My Story

  • Free Marselli

    Illustration ’14

    I’m proud to say that I am abled differently through my experience with depression. Being highly emotionally sensitive has made me predisposed to depression from the time I was about 9 years old, up until now. I almost lost my life to suicide in 2014 due to it. Through my battle with depression, I developed an ability to empathize with people on a level that I would not have been able to, without my scars. I realize now that my emotional sensitivity is my strength, and not a disability.

  • Katherine Cavanaugh

    Painting ’15

    The hardest thing to admit is that being disabled/chronically ill has meant that my art practice has been forced to take a backseat since I left RISD. I’ve put most of my energy into the struggle to meet my basic needs. I’ve had to leave jobs because I took too many sick days, I’ve been fired for using my cane or “looking tired.” And when I succeed in meeting my basic needs, I put whatever I have left into communist organizing, which I also see as part of my survival. As a disabled, working class woman I’m one of the people that capitalism deems disposable. When I live my life in this pattern, painting starts to seem like a luxury, but it’s not, it’s vital. These days I do a lot of small drawings of my neighbors, family, and comrades, on cardboard or butcher paper, whatever I can find. I like to think that each little portrait is both a gesture of love to its subject and gesture of defiance to systemic oppression.

  • Francisco Moreno

    Painting ’12

    I am a painter and I have Deuteranomaly, a type of red-green color blindness in which the green cones do not detect enough green and are too sensitive to yellows, oranges, and reds.
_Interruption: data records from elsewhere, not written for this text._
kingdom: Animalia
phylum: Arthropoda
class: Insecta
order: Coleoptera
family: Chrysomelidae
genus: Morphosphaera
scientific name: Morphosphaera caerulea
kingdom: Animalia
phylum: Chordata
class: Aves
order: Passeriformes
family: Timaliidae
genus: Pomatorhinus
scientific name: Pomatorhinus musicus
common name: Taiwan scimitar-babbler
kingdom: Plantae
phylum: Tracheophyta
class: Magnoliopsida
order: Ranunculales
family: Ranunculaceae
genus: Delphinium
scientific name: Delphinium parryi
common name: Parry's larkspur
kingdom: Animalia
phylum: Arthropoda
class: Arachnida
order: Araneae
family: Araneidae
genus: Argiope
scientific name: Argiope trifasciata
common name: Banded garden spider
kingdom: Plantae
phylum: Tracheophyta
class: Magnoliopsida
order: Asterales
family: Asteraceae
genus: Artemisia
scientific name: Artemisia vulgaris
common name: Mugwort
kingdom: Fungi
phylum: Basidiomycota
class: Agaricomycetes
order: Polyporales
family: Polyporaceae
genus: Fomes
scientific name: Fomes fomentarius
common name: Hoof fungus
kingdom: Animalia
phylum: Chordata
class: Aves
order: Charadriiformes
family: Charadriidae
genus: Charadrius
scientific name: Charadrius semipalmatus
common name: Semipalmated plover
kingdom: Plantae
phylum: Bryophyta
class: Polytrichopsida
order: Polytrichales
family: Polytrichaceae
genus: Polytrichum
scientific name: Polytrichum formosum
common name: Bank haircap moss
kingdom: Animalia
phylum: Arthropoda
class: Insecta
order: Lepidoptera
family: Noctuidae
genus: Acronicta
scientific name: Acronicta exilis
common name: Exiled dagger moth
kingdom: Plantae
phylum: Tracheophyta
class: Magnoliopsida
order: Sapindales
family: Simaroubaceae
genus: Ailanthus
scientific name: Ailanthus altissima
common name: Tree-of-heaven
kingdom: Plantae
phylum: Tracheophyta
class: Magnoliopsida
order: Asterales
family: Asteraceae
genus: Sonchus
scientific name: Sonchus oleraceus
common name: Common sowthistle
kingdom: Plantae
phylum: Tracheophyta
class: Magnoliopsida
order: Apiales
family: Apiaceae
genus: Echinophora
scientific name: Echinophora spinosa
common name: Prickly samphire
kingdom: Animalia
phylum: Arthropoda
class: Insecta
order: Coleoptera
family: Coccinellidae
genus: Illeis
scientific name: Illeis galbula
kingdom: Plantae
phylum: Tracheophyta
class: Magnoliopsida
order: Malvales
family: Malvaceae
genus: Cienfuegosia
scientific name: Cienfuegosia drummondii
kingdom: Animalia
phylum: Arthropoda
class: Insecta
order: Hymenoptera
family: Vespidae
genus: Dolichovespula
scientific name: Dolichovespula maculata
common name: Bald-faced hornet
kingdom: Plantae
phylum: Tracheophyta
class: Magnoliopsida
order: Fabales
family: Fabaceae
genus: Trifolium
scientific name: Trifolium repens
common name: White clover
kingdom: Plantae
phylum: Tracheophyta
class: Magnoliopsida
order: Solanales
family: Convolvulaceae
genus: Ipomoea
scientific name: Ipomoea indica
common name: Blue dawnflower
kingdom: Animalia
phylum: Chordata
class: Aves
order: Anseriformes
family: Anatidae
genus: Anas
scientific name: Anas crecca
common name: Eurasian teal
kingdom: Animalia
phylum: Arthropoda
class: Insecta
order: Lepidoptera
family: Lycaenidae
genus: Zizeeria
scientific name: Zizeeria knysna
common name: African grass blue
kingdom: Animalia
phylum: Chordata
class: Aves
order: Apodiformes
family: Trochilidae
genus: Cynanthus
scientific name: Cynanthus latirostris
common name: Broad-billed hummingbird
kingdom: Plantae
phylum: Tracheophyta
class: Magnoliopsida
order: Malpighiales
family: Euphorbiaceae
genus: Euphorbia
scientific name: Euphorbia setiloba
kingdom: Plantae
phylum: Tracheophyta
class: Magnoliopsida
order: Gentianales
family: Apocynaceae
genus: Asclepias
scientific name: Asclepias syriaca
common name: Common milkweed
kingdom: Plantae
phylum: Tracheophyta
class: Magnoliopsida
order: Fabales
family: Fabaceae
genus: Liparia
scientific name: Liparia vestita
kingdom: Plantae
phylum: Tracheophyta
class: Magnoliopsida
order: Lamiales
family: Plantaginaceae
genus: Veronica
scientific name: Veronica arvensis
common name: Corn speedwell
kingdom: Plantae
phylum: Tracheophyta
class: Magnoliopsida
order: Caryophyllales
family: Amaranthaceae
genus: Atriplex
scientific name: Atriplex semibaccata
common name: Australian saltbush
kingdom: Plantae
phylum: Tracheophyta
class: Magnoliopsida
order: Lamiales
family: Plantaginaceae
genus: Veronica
This has led me to create works in which I limit my palette. I may at time use color but in strategic ways.

    I am also a Mexican-born American citizen. I think like many immigrants in America, we have a sense of displacement. We embody two different cultures and social histories, if not more. In my work, I try to collapse the source of imagery and create something that communicates that complexity.

  • Lily Ahree Siegel ’17

    Film Animation and Video

    Being abled differently doesn’t impact my life. It is my life.

    That’s the most straightforward way to explain being an amputee to an able bodied person. Being born with several limb differences set me on a specified path. I was adopted into an American Jewish family after being born in South Korea. I was raised and currently live in Birmingham, Alabama. I went to RISD because of the privileges of my American family. I strive to create honest and personal work because that is what’s most meaningful to me. Why should we create work for others, anyway?